A fisherman has died near the small town of San Felipe, Baja California, after his small boat crashed with a conservation ship last week. The man’s death occurred during one of a series of violent clashes between poachers and conservationists working in the Sea of Cortez to protect a small endangered porpoise.
Mario Garcia Toledo, 56, died of injuries from the crash that split the small boat in two. Another man remains hospitalized, in critical but stable condition.
"The one responsible for all of this disorder is the Mexican government," said Ramon Franco Diaz, head of a San Felipe fishermen's cooperative. "They've done nothing.

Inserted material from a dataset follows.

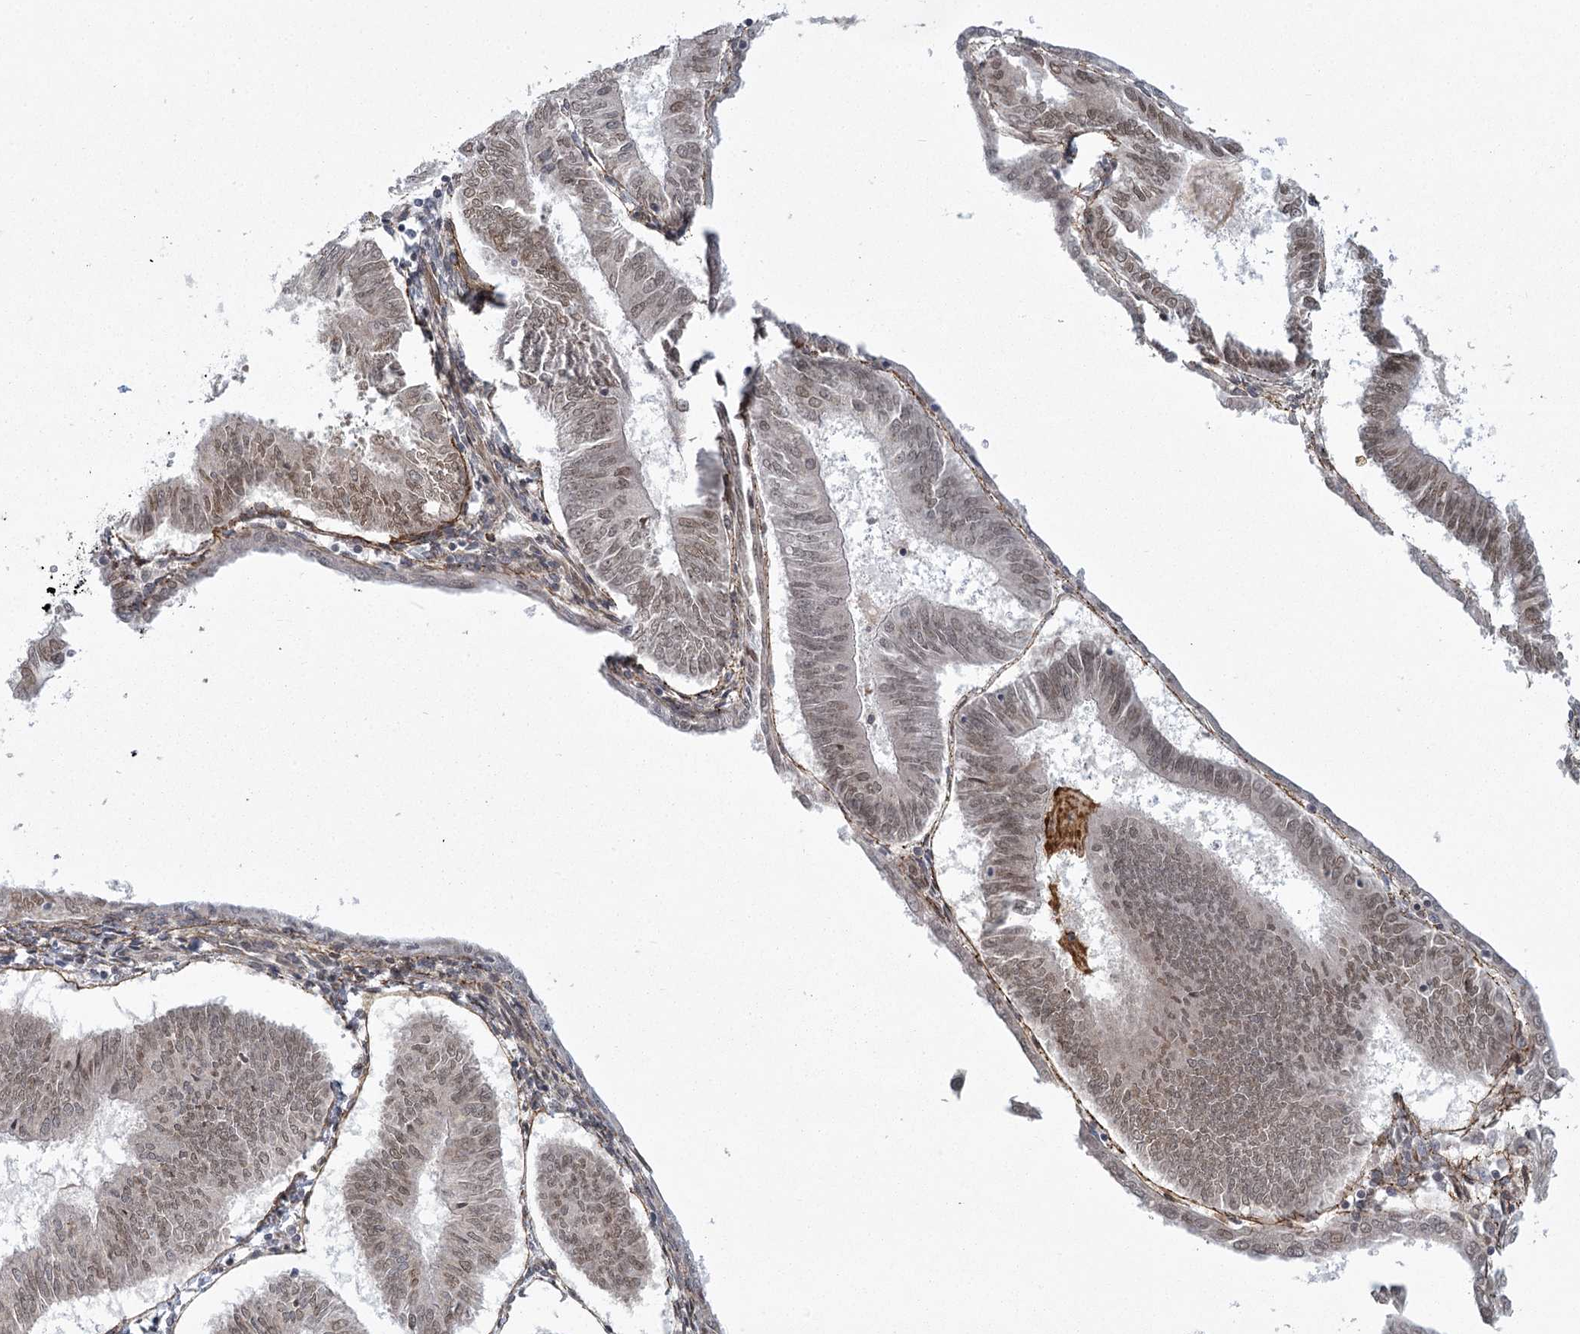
{"staining": {"intensity": "weak", "quantity": ">75%", "location": "nuclear"}, "tissue": "endometrial cancer", "cell_type": "Tumor cells", "image_type": "cancer", "snomed": [{"axis": "morphology", "description": "Adenocarcinoma, NOS"}, {"axis": "topography", "description": "Endometrium"}], "caption": "This photomicrograph demonstrates IHC staining of endometrial cancer, with low weak nuclear staining in about >75% of tumor cells.", "gene": "MED28", "patient": {"sex": "female", "age": 58}}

They know what's happening, so I don't know why they don't step in."
He said the Mexican government’s refusal to crack down on rampant poaching — instead placing harsher restrictions on legal fishingin the region — has created chaos in the Upper Gulf of California that has erupted in growing violence and lawlessness.
The boat that crashed was one of several small vessels called pangas that attacked two Sea Shepherd Conservation Society ships with Molotov cocktails and other projectiles last week while the crew were pulling up illegal fishing nets in a refuge area, according to a statement from the conservation group.
The nets are used to catch totoaba — a large fish whose swim bladder is extremely valuable on the black market in Asia. But those nets also also trap and drown the nearly extinct vaquita marina porpoise. There are only an estimated 10 vaquita left.
This is not the first time conflict has broken out between conservationists and alleged poachers in the vaquita refuge area. In recent years there have been numerous such attacks, with several just within the past month.
Last year another suspected poacher was shot by the Mexican navy in what officials called "an accident."